Lo que me dieron los antidisturbios
Estos policías andan preocupados por su imagen pública, pero su trabajo no es el más indicado para recabar ‘likes’
Los antidisturbios me han pegado en al menos dos ocasiones. La primera fue cuando las manifestaciones de la guerra de Irak, en torno a 2003, en la plaza de Neptuno. La segunda cuando el 15-M, en 2011, por las calles del barrio de las Letras.
De la primera me llevé unos buenos moratones en la espalda y unos días dolorosos. En la segunda me dieron una hostia en la cabeza, me intentaron arrancar la mochila, me caí al suelo huyendo y estuve tres meses con un esguince, el pie vendado (vino una ambulancia) y muletas. El Ayuntamiento tuvo que ponerme un taxi a diario para desplazarme al festival de teatro en el que curraba, en Conde Duque. Por lo menos ahora voy a monetizar aquellas tortas.
Curiosamente no estaba haciendo yo nada malo: soy de carácter manso y melancólico. Estás en una manifestación y, de pronto, aparece un señor, un mandado, y te propina unos golpes. Ahora está de moda la serie Antidisturbios, que es buenísima, y de pronto, cada vez que veo a un agente por la calle me dan ganas de pedirle un selfi.
Sin embargo, los antidisturbios andan muy preocupados por su imagen pública. No están en el mejor trabajo para cuidar esos detalles.

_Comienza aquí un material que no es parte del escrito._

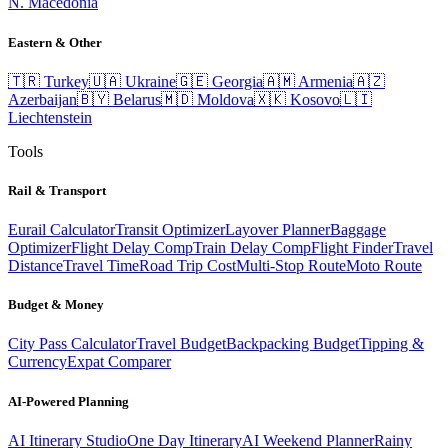
N. Macedonia
Eastern & Other
🇹🇷
Turkey
🇺🇦
Ukraine
🇬🇪
Georgia
🇦🇲
Armenia
🇦🇿
Azerbaijan
🇧🇾
Belarus
🇲🇩
Moldova
🇽🇰
Kosovo
🇱🇮
Liechtenstein
Tools
Rail & Transport
Eurail Calculator
Transit Optimizer
Layover Planner
Baggage
Optimizer
Flight Delay Comp
Train Delay Comp
Flight Finder
Travel
Distance
Travel Time
Road Trip Cost
Multi-Stop Route
Moto Route
Budget & Money
City Pass Calculator
Travel Budget
Backpacking Budget
Tipping &
Currency
Expat Comparer
AI-Powered Planning
AI Itinerary Studio
One Day Itinerary
AI Weekend Planner
Rainy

Cuando la parte más visible de tu curro es perseguir a manifestantes porra en ristre, vestido de Robocop, o desahuciar familias, es difícil ser Miss Simpatía. Hay que aceptarlo: eres la encarnación del monopolio estatal de la violencia, tu objetivo no es recabar likes. Para gustar, mejor meterse a bombero.
Lo suyo no es nada personal, solo negocios. Son teledirigidos: les ordenan que carguen y cargan, les mandan desahuciar a una familia y la desahucian. Los resultados son diversos, dependiendo de la ejecución y la templanza. En la serie de Movistar se refleja la tensión a la que se ven sometidos los agentes, y las hostias que encajan. Tampoco me gustaría estar en su lugar.
Pero suelen cometer excesos. Es difícil llevar a cabo una carga policial o un “lanzamiento” con guante de seda, la violencia no sirve en monodosis. De los desahucios hablamos en abstracto, pero no siempre visualizamos su violencia implícita y explícita, el ariete, las puertas derribadas, las cizallas, los activistas arrastrados, las personas que se quedan sin hogar. En Argumosa 11, mi calle, todavía se ve la puerta destruida de aquel desahucio de infausto recuerdo.
La utilización de la fuerza bruta debería estar superada, tiene que haber otras técnicas policiales. Por ejemplo, los ultrasonidos, las bombas fétidas, el poder de convicción propio de un comercial de éxito, el soborno. Yo estoy cortando una calle por la paz mundial, me dan 100 euros y me voy de mil amores. Para la violencia de los desahucios se me ocurre una solución buenísima: garantizar el acceso a una vivienda digna, como dice el artículo 47 de la Constitución Española. ¿No es genial?